My God, there’s none so deaf as those that refuse to hear — excuse me a moment, Venetia.’
I looked wildly around for any object which might have contained alcohol but saw only coffee-pots.
‘And as I was saying,’ said Dido, swooping back after a mini-slanging match with Primrose who had refused to pass around the cigarettes, ‘Stephen comes to my room every night and we talk about everything — really, I always feel so sorry for couples who say they can’t communicate with each other because I’m convinced that communication is the secret of a really successful marriage — and having been married successfully for eighteen years I should know what I’m talking about. Indeed I honestly feel that where Stephen’s concerned I’m practically psychic, but I suppose that’s what happens when you know someone through and through — and God knows, no one knows Stephen as well as I do — except possibly Jon Darrow, but unfortunately he’s senile now and sees no one, poor old man.
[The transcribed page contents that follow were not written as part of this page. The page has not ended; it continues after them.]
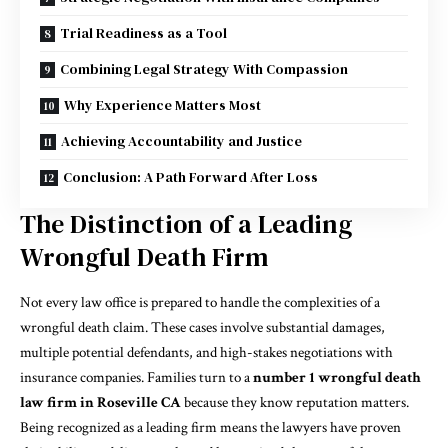
Trial Readiness as a Tool
Combining Legal Strategy With Compassion
Why Experience Matters Most
Achieving Accountability and Justice
Conclusion: A Path Forward After Loss
The Distinction of a Leading
Wrongful Death Firm
Not every law office is prepared to handle the complexities of a
wrongful death claim. These cases involve substantial damages,
multiple potential defendants, and high-stakes negotiations with
insurance companies. Families turn to a
number 1 wrongful death
law firm in Roseville
CA
because they know reputation matters.
Being recognized as a leading firm means the lawyers have proven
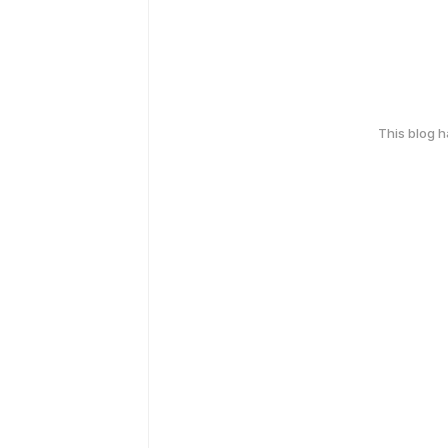
This blog 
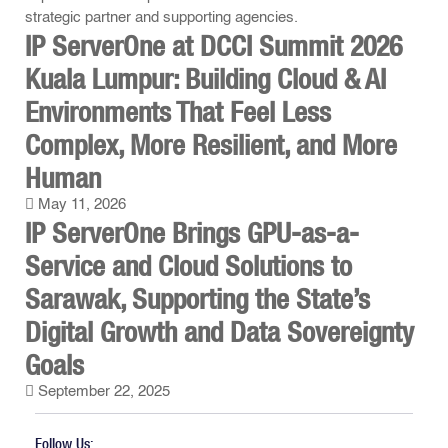
IP ServerOne at DCCI Summit 2026
Kuala Lumpur: Building Cloud & AI
Environments That Feel Less
Complex, More Resilient, and More
Human
May 11, 2026
IP ServerOne Brings GPU-as-a-
Service and Cloud Solutions to
Sarawak, Supporting the State’s
Digital Growth and Data Sovereignty
Goals
September 22, 2025
Follow Us:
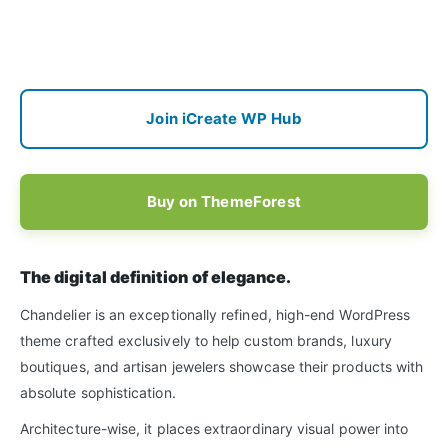
Join iCreate WP Hub
Buy on ThemeForest
The digital definition of elegance.
Chandelier is an exceptionally refined, high-end WordPress
theme crafted exclusively to help custom brands, luxury
boutiques, and artisan jewelers showcase their products with
absolute sophistication.
Architecture-wise, it places extraordinary visual power into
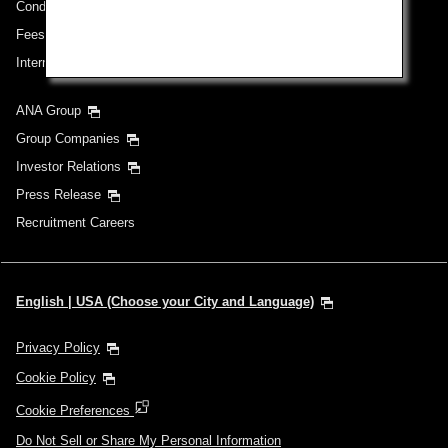
Conditions of Carriage
Fees/ Charges for U.S. Flights
International Tariff (applicable for travel to and from US) (PDF)
ANA Group
Group Companies
Investor Relations
Press Release
Recruitment Careers
English | USA (Choose your City and Language)
Privacy Policy
Cookie Policy
Cookie Preferences
Do Not Sell or Share My Personal Information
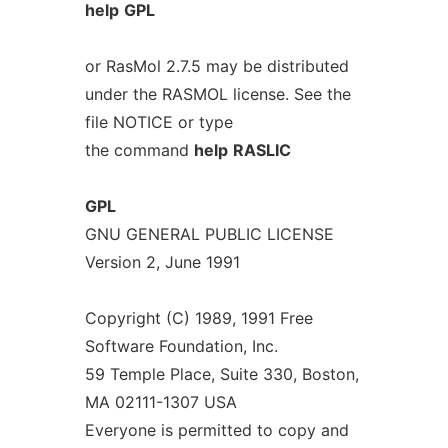
help
GPL
or RasMol 2.7.5 may be distributed
under the RASMOL license. See the
file NOTICE or type
the command
help
RASLIC
GPL
GNU GENERAL PUBLIC LICENSE
Version 2, June 1991
Copyright (C) 1989, 1991 Free
Software Foundation, Inc.
59 Temple Place, Suite 330, Boston,
MA 02111-1307 USA
Everyone is permitted to copy and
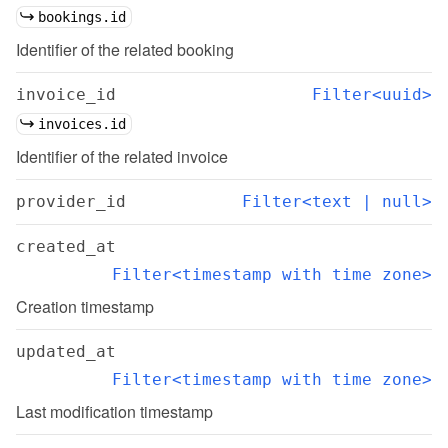
bookings.id
Identifier of the related booking
invoice_id
Filter<uuid>
invoices.id
Identifier of the related invoice
provider_id
Filter<text | null>
created_at
Filter<timestamp with time zone>
Creation timestamp
updated_at
Filter<timestamp with time zone>
Last modification timestamp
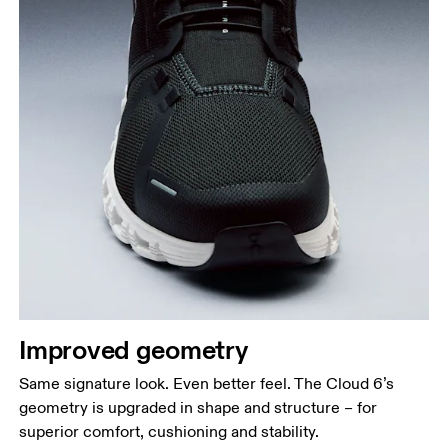
Improved geometry
Same signature look. Even better feel. The Cloud 6’s
geometry is upgraded in shape and structure – for
superior comfort, cushioning and stability.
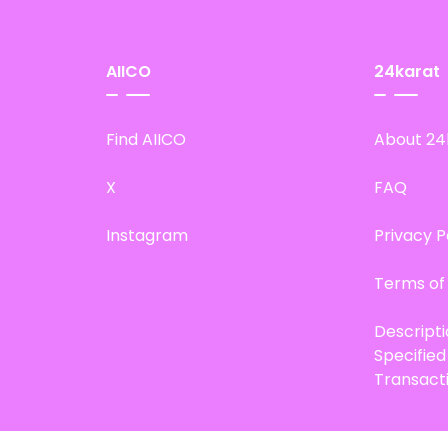
AIICO
24karat
Find AIICO
About 24
X
FAQ
Instagram
Privacy P
Terms of
Descript
Specifie
Transact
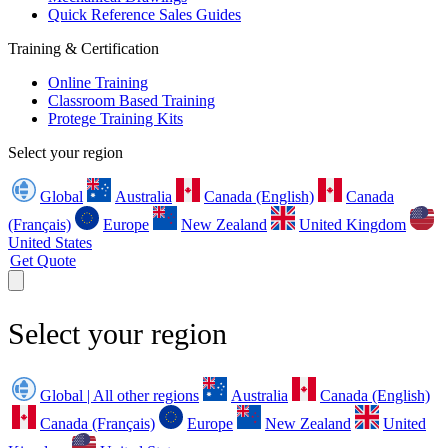
Quick Reference Sales Guides
Training & Certification
Online Training
Classroom Based Training
Protege Training Kits
Select your region
Global
Australia
Canada (English)
Canada
(Français)
Europe
New Zealand
United Kingdom
United States
Get Quote
Select your region
Global | All other regions
Australia
Canada (English)
Canada (Français)
Europe
New Zealand
United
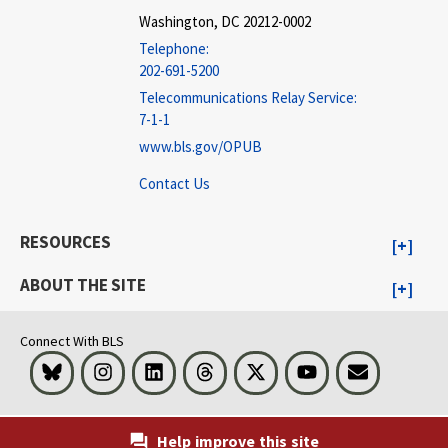
Washington, DC 20212-0002
Telephone:
202-691-5200
Telecommunications Relay Service:
7-1-1
www.bls.gov/OPUB
Contact Us
RESOURCES
ABOUT THE SITE
Connect With BLS
Bluesky
Instagram
LinkedIn
Threads
Visit BLS on X
Youtube
Email
Help improve this site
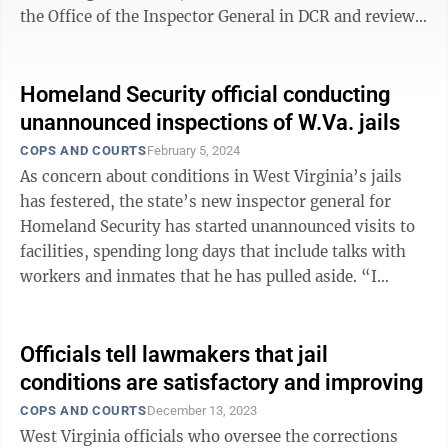
the Office of the Inspector General in DCR and review
complaints against a state ...
Homeland Security official conducting
unannounced inspections of W.Va. jails
COPS AND COURTS
February 5, 2024
As concern about conditions in West Virginia’s jails
has festered, the state’s new inspector general for
Homeland Security has started unannounced visits to
facilities, spending long days that include talks with
workers and inmates that he has pulled aside. “I
personally am going to ...
Officials tell lawmakers that jail
conditions are satisfactory and improving
COPS AND COURTS
December 13, 2023
West Virginia officials who oversee the corrections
Well, my dear, my duty as a hostess calls and I must run off and ask the General about his gout — but do help yourself to something from the decanters over there behind the Admiral. Perhaps a little Rémy Martin might be appropriate? Brandy’s always so useful if one’s feeling as peaky as one looks.’
She swooped away.
I drank two triple brandies. Then having made my escape I drove erratically back to my flat and lay awake in torment until dawn.